» Exercise: Write out each line of the records that has "tail" in it.

» Information shown:
· · · · · · ·

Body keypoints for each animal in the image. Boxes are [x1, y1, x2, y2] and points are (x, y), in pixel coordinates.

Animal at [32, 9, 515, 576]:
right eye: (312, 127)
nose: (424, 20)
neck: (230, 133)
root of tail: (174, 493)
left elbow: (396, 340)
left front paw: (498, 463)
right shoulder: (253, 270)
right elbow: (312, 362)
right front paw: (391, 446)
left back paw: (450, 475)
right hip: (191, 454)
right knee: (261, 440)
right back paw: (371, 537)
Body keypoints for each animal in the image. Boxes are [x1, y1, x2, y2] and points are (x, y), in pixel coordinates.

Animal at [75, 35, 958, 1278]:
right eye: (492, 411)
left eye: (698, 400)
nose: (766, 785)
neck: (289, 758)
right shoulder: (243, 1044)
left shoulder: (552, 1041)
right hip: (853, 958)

· · · · · · ·

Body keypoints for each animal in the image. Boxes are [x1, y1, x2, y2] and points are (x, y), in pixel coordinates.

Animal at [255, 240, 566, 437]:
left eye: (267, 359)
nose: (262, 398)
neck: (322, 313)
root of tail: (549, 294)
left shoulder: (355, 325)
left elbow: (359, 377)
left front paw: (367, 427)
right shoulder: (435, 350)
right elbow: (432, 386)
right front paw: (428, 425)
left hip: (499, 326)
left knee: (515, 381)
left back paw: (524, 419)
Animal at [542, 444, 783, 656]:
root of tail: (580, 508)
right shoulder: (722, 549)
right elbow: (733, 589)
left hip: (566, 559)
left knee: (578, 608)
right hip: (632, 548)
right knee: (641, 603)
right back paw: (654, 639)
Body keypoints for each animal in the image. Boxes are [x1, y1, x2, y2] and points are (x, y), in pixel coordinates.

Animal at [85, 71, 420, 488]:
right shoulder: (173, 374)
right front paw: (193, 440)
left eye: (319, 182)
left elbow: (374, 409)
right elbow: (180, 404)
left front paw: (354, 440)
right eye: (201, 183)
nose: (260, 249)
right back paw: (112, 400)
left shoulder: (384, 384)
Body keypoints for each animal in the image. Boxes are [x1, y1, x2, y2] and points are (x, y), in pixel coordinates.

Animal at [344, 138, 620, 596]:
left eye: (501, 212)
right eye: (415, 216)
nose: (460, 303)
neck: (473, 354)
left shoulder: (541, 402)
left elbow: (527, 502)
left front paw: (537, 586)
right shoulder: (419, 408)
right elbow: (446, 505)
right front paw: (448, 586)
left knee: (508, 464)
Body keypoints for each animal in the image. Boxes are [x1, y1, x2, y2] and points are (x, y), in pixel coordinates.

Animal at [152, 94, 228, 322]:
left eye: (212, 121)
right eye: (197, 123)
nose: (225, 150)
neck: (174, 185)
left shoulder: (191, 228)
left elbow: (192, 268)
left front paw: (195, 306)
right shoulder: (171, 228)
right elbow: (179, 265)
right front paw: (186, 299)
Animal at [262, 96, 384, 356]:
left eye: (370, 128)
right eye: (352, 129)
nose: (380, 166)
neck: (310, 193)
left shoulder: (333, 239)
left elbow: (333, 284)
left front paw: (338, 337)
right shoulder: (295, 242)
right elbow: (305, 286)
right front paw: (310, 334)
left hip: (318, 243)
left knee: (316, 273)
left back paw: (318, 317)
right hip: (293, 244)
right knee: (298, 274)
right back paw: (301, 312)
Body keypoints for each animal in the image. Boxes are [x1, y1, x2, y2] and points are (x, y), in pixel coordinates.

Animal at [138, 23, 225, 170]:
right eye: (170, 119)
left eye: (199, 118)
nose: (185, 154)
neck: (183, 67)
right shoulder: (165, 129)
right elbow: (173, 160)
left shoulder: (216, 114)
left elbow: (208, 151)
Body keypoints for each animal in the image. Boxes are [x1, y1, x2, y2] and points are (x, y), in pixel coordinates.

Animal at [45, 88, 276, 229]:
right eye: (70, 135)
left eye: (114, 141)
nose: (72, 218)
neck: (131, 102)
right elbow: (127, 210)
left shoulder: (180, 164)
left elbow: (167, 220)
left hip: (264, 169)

· · · · · · ·

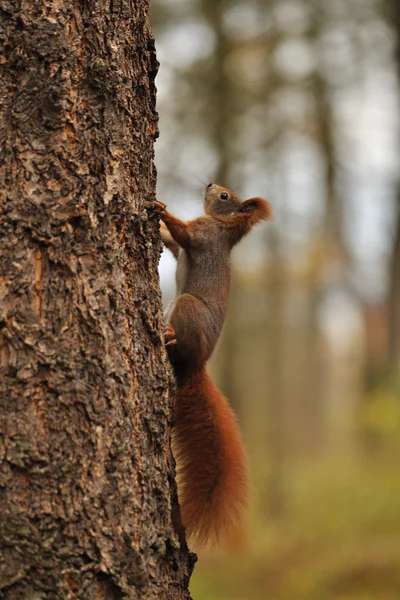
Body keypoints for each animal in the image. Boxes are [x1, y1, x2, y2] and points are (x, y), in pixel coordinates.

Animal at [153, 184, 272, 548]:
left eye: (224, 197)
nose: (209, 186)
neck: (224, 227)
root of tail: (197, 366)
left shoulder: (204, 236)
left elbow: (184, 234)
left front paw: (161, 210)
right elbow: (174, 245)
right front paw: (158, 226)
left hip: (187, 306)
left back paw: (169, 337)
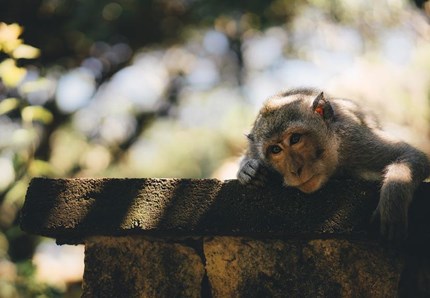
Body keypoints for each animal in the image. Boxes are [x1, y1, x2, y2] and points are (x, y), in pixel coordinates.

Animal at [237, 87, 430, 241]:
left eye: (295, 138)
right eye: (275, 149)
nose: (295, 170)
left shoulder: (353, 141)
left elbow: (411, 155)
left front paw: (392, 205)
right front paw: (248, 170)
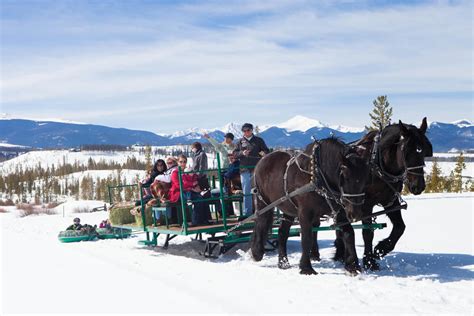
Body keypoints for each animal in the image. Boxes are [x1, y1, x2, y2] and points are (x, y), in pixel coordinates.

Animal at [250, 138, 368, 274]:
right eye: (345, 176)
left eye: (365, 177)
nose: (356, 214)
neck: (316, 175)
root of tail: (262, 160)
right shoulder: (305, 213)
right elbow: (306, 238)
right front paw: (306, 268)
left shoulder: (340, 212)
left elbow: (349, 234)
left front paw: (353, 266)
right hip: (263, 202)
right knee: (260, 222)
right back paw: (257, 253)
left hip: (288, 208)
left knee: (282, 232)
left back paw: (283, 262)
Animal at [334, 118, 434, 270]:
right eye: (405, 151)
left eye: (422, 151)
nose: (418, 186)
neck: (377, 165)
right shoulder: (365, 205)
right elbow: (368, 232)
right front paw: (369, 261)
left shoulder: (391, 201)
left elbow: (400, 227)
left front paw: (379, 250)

· · · · · · ·

» Final answer:
root of tail: (174, 493)
root of tail: (549, 294)
root of tail: (580, 508)
root of tail: (197, 366)
root of tail: (262, 160)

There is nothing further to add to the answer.